Some practitioners dealing with infectious diseases do believe that there are new emerging infectious diseases but there is another school of thought who disagrees to it. For example, an anthropologist working in Haiti in early 1980s would have quickly questioned the hypothesis that voodoo was somehow related to the occurrence of the new disease known as AIDS. They do feel that there is no necessity of launching campaigns to raise awareness of the “socio-genesis” or “anthro-genesis” of disease emergence. Let us take the example of malaria. When we think of diseases prevalent in tropical regions, the first thing that comes to our mind is malaria which was once upon a time (in early 19th century) a rampant disease found in United States. Reduction in poverty, better housing and drainage facilities etc improved the scenario. But now because of poor living conditions of people living in tropical countries, the disease is to be seen in rampant. Contrary to the living conditions, some practitioners do believe that health conditions are often more tightly linked to local inequalities than to nationality. Studies show that deaths because of communicable diseases in the world’s five richest countries are just 8 per cent as compared to 56 per cent in world’s five poorest countries.

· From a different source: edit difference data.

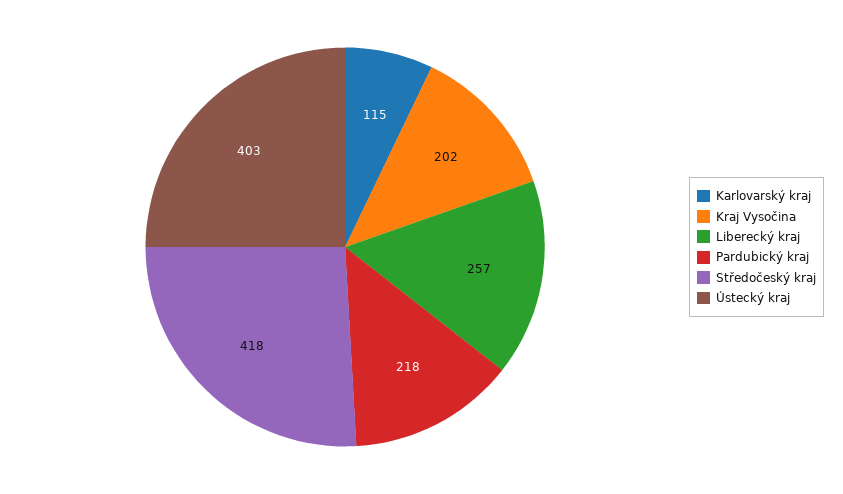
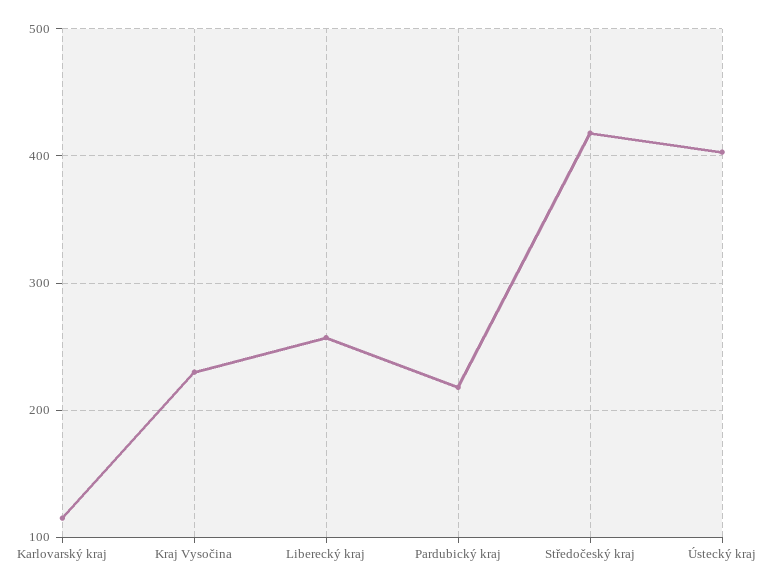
  {
    "Karlovarský kraj": 115,
-   "Kraj Vysočina": 202,
+   "Kraj Vysočina": 230,
    "Liberecký kraj": 257,
    "Pardubický kraj": 218,
    "Středočeský kraj": 418,
    "Ústecký kraj": 403
  }

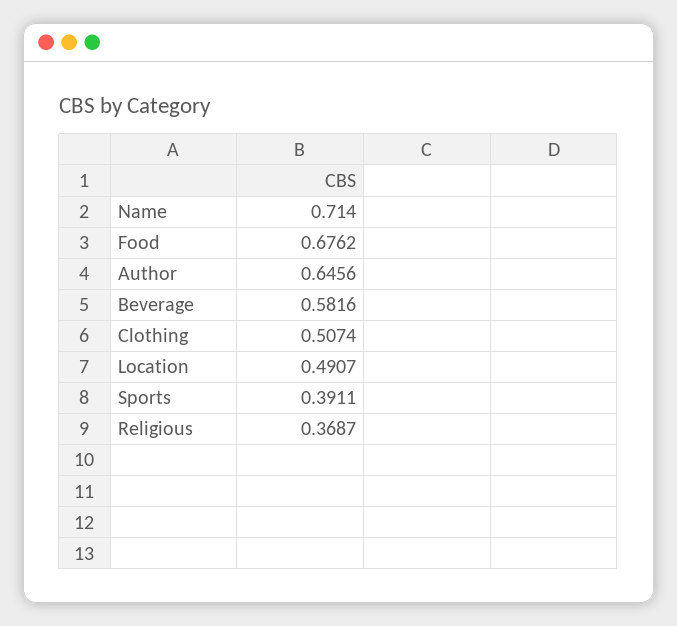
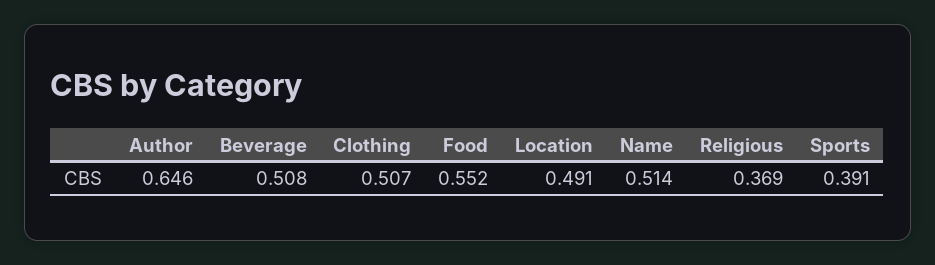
  {
-   "Name": 0.714,
+   "Name": 0.514,
-   "Food": 0.6762,
+   "Food": 0.552,
    "Author": 0.6456,
-   "Beverage": 0.5816,
+   "Beverage": 0.508,
    "Clothing": 0.5074,
    "Location": 0.4907,
    "Sports": 0.3911,
    "Religious": 0.3687
  }

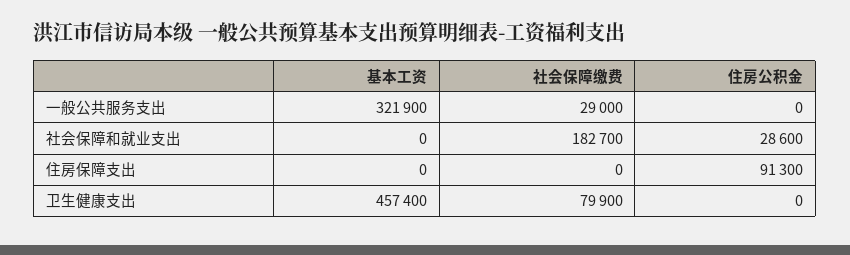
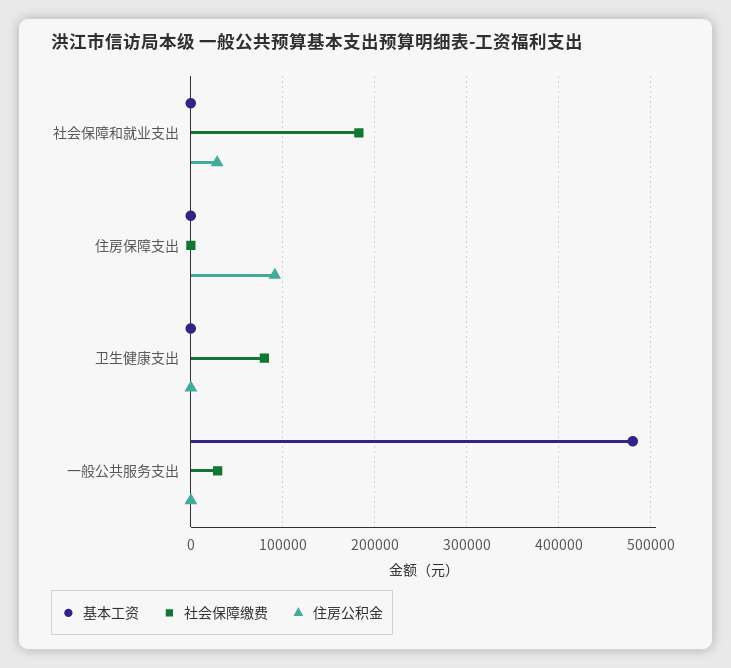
  {
    "基本工资": {
-     "一般公共服务支出": 321900,
+     "一般公共服务支出": 480000,
      "社会保障和就业支出": 0,
      "住房保障支出": 0,
-     "卫生健康支出": 457400
+     "卫生健康支出": 0
    },
    "社会保障缴费": {
      "一般公共服务支出": 29000,
      "社会保障和就业支出": 182700,
      "住房保障支出": 0,
      "卫生健康支出": 79900
    },
    "住房公积金": {
      "一般公共服务支出": 0,
      "社会保障和就业支出": 28600,
      "住房保障支出": 91300,
      "卫生健康支出": 0
    }
  }

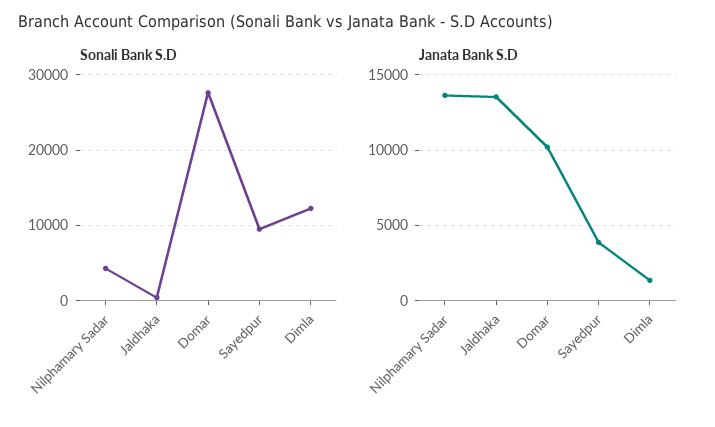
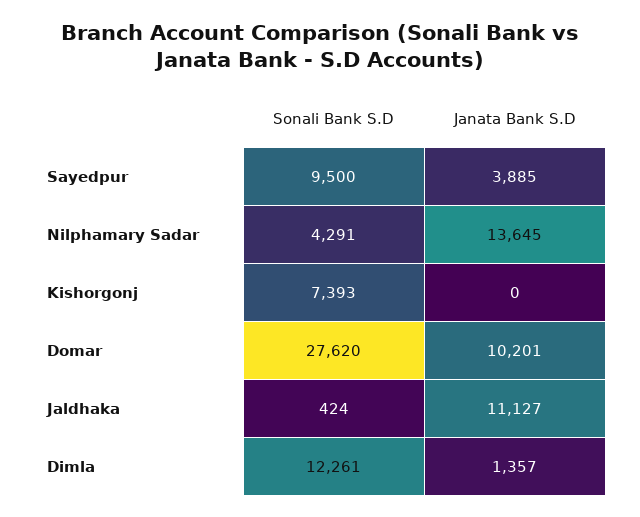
  {
    "Sonali Bank S.D": {
      "Nilphamary Sadar": 4291,
      "Jaldhaka": 424,
      "Domar": 27620,
      "Sayedpur": 9500,
-     "Dimla": 12261
+     "Dimla": 12261,
+     "Kishorgonj": 7393
    },
    "Janata Bank S.D": {
      "Nilphamary Sadar": 13645,
-     "Jaldhaka": 13500,
+     "Jaldhaka": 11127,
      "Domar": 10201,
      "Sayedpur": 3885,
-     "Dimla": 1357
+     "Dimla": 1357,
+     "Kishorgonj": 0
    }
  }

Taking a second look at emerging infectious diseases like Ebola, tuberculosis, HIV – it is in no way unique in demanding contextualization through approaches offered by social sciences. For understanding and eventually controlling emerging infectious diseases, there is a need to carry out a lot of research and this has to be done in an interdisciplinary manner encompassing public health professionals, microbiologists and clinicians.